I ran across something online that made me shudder–and it wasn’t politics or global tragedies but something sillier and more personal. Apparently there was a trend a decade ago of adults reading their adolescent diaries, aloud, in public (see “Mortified”). Ugh. The few times I have been tempted to read any of my old diaries or journals, I’ve stopped after a few sentences. Shuddering. This is less likely to happen with journal entries I wrote in my 30s or later; at least I hear my younger adult self in those words. But hearing the adolescent me, or the young woman of college age? No, thank you. I embarrass too easily.

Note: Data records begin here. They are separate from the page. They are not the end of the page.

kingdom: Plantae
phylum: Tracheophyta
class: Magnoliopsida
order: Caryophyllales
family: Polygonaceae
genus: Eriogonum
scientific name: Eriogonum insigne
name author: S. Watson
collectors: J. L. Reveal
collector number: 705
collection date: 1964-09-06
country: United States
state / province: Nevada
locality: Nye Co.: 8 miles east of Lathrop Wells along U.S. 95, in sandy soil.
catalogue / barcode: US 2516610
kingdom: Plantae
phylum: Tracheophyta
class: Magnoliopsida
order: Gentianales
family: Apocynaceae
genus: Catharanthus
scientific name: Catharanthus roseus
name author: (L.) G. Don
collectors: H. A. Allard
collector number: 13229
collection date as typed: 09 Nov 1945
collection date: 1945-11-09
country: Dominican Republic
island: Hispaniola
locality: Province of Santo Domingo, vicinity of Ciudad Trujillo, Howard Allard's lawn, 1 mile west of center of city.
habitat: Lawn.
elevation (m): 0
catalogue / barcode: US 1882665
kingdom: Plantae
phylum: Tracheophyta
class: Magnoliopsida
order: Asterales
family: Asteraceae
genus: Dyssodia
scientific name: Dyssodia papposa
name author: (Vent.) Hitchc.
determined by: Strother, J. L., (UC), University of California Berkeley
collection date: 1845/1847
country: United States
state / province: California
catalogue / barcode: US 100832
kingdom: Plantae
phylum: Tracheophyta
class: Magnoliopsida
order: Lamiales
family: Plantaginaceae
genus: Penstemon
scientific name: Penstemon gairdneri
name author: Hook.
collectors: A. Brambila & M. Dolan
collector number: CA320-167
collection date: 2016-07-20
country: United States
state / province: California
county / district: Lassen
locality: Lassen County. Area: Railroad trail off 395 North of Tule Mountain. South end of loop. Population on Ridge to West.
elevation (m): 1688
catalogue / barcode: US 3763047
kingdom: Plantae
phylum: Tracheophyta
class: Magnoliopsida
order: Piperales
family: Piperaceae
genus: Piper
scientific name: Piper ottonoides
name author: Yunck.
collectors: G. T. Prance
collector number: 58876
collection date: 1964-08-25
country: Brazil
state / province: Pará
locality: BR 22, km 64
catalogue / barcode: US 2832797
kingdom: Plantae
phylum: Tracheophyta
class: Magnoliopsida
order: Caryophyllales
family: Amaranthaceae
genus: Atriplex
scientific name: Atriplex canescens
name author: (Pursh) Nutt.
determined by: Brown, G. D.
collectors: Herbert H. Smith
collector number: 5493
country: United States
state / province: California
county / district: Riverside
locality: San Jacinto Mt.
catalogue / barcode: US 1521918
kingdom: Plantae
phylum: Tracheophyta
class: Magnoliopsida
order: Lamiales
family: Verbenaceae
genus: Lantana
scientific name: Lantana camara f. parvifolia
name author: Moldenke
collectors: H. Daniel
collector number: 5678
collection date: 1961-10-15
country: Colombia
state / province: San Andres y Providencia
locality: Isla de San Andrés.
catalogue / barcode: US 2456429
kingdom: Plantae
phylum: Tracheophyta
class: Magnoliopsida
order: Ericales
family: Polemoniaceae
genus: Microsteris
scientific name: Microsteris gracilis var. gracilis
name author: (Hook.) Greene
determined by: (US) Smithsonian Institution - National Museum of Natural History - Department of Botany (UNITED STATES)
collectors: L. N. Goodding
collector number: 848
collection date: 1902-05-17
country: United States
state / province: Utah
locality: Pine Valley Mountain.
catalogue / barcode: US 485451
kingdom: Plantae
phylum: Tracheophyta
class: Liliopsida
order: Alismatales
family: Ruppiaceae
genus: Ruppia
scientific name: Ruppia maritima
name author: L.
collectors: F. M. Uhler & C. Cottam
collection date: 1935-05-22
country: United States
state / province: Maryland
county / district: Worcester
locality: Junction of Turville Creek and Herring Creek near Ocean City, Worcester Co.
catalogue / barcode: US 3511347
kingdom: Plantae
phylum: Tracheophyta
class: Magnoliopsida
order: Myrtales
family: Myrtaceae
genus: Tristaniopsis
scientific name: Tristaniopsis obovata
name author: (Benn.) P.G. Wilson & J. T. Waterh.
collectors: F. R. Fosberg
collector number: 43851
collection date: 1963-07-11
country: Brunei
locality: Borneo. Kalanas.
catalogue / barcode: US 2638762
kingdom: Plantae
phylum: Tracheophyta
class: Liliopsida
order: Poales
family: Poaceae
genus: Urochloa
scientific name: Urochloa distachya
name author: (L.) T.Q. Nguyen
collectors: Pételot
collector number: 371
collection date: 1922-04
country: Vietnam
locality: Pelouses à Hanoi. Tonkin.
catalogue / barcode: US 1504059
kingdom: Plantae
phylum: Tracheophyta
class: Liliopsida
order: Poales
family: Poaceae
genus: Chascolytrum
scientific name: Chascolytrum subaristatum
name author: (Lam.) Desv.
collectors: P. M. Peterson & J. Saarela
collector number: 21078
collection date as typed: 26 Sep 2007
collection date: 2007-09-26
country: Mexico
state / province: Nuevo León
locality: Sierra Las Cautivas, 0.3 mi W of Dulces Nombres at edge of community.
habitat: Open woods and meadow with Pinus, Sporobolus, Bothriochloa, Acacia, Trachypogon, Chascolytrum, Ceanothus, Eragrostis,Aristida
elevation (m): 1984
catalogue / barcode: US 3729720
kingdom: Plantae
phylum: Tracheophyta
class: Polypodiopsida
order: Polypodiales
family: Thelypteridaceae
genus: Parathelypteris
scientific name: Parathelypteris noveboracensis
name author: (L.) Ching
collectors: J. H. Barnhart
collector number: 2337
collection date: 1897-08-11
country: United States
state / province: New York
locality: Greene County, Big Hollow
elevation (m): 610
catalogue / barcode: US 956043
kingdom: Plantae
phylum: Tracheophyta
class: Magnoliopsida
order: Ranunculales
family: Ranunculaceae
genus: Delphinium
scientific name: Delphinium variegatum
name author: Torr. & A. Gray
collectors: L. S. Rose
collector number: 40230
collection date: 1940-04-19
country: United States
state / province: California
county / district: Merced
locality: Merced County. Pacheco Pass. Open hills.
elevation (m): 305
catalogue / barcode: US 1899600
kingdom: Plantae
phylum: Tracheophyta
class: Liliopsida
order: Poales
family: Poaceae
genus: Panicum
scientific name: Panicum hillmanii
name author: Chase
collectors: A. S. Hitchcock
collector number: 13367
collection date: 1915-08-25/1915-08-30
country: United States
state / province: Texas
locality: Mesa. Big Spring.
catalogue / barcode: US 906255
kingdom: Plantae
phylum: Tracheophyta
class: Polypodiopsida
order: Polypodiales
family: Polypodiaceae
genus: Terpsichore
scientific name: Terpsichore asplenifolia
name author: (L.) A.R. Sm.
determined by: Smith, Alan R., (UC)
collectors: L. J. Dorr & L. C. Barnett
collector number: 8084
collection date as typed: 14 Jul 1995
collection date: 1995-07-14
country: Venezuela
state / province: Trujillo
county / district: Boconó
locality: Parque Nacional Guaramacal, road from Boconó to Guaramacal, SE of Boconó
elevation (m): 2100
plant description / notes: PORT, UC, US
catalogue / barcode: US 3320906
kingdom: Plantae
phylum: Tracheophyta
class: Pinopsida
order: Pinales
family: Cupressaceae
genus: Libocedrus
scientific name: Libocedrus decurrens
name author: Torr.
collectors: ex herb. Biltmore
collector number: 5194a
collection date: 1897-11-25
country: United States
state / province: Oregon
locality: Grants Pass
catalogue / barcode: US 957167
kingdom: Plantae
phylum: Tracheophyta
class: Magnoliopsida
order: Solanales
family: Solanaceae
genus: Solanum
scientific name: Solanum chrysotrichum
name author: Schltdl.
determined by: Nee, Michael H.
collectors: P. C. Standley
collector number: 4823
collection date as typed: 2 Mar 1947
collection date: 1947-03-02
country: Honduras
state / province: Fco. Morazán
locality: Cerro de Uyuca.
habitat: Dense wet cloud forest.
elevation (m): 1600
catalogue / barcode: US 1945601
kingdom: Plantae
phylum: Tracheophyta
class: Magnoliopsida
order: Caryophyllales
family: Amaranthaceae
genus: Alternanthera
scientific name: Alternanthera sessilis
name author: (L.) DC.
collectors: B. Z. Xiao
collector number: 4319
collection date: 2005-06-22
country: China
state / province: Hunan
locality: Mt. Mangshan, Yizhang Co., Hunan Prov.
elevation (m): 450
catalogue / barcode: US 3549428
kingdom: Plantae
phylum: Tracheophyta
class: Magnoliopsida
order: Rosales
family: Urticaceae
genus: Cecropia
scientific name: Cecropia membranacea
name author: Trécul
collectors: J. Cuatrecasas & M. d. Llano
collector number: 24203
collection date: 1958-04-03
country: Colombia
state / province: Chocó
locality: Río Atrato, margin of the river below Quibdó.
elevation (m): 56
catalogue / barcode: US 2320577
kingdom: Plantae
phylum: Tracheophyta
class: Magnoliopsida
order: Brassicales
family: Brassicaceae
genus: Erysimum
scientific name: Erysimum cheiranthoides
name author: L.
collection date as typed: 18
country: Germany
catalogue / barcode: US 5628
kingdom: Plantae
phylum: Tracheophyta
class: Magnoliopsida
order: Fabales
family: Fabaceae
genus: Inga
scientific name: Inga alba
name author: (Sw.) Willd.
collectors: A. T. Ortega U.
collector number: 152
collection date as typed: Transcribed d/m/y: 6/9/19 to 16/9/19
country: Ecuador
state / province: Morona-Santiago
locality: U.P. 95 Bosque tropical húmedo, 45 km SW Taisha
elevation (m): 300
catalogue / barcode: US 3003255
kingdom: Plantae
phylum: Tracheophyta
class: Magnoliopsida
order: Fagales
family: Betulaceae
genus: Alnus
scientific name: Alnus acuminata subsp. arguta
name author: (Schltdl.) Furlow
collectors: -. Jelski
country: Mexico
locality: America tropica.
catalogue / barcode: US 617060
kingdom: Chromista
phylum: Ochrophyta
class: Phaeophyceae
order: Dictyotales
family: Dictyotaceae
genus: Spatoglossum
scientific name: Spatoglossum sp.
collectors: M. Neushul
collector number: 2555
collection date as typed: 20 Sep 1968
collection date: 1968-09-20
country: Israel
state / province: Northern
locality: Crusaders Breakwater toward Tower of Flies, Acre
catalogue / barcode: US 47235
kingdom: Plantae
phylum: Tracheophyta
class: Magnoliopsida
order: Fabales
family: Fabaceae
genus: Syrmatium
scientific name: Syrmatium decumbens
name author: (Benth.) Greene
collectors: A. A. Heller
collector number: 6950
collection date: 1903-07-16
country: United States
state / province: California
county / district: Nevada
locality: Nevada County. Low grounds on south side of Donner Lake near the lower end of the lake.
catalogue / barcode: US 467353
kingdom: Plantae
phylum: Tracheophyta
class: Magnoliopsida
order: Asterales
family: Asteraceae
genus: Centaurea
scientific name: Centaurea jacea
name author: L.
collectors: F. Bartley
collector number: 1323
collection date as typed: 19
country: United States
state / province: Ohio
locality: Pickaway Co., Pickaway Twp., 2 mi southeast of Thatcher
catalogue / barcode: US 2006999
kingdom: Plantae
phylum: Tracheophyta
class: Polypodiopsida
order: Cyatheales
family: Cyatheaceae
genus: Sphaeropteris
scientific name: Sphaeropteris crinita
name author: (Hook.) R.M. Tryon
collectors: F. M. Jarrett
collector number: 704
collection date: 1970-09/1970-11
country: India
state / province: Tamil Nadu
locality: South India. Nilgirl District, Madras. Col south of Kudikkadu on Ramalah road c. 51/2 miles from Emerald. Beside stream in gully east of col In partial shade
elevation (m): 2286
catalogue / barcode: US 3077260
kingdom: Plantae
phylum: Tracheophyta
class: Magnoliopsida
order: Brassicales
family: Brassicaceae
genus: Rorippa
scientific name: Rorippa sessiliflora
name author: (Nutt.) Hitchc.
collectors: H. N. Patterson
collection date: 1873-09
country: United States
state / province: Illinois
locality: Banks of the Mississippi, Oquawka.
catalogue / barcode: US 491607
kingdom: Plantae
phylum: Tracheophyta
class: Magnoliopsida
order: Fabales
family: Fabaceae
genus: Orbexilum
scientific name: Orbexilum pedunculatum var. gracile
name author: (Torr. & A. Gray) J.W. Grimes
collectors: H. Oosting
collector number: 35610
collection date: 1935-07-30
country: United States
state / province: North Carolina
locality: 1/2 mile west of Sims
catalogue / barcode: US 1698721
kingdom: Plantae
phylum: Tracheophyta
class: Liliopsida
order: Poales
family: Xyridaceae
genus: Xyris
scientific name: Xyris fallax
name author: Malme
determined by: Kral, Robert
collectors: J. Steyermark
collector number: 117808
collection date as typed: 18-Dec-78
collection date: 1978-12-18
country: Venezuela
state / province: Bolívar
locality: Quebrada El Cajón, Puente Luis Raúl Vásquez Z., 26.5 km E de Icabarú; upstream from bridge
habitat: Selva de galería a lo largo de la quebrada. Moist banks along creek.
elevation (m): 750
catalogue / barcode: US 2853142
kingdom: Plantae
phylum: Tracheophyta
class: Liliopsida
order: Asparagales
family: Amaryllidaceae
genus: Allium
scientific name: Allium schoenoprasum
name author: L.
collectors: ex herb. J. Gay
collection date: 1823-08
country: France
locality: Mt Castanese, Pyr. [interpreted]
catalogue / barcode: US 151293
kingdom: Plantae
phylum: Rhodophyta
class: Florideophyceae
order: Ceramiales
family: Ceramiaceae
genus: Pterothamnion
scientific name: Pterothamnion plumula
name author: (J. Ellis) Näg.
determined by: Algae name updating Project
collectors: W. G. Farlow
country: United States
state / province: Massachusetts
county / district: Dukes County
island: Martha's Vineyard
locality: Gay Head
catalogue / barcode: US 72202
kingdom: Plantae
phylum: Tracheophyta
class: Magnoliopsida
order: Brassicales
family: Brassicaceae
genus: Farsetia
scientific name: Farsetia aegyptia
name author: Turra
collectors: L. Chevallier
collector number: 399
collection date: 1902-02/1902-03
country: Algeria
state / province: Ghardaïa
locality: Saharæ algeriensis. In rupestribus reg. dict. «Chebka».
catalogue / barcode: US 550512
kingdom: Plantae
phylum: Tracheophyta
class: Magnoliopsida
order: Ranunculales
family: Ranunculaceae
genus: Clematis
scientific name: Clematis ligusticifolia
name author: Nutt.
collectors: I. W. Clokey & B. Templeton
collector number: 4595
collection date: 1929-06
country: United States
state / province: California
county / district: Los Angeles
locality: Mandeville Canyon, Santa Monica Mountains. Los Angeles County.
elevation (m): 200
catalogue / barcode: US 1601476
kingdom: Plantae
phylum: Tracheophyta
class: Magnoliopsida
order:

Yet I found I was thinking today of this passage of Proust’s, which he gives to the character of the artist Elstir:
“There is no man,” he began, “however wise, who has not at some period of his youth said things, or lived a life, the memory of which is so unpleasant to him that he would gladly expunge it. And yet he ought not entirely to regret it, because he cannot be certain that he has indeed become a wise man–so far as it is possible for any of us to be wise–unless he has passed through all the fatuous and unwholesome incarnations by which that ultimate stage must be preceded…We do not receive wisdom, we discover it for ourselves, after a journey through a wilderness no one else can make for us, which no one can spare us, for our wisdom is the point of view from which we come at last to regard the world.”
There’s some comfort in that. I would not call myself wise, but I’m definitely wiser than I was at 15 or 21. I suppose I’m still sometimes “fatuous and unwholesome” (whatever Elstir meant by that), awkward in society, and mistaken in some of my intuitions. But I have discovered myself for myself, with all the pain, sorrow, embarrassment, and joys that such discovery requires, and have developed my own point of view. In addition, I’ve learned that each person holds their own point of view. We don’t all think alike or in concert and may never fully understand one another. That makes the world contentious, yes. And interesting.
Reading Old Diaries
When I wrote about the city
it was as though I knew
I didn’t belong there,
would not thrive—as though
I wouldn’t stay long
and so pressed each line
on page urgently, camera
shutter clicks, each image
framed in fractioned seconds
as people jaywalked and
side-walked, as pigeons
or sparrows alighted to peck
at civilization’s least crumbs,
as young men lovely and
unattainable grew ill, as city
failed to succor any of us,
as my ambition floundered.
Years back. So that what
I recall is what I photographed
or wrote, however inconsistent.
Naively urbane, the city
my youth inhabits lies brittle
in the pages. The past undoes
itself at last. Or I do.
~~
I'm embarrassed to note that I've forgotten where this poem was published. My files are elsewhere at the moment. I'll update if I remember... *It appeared in Loch Raven Review!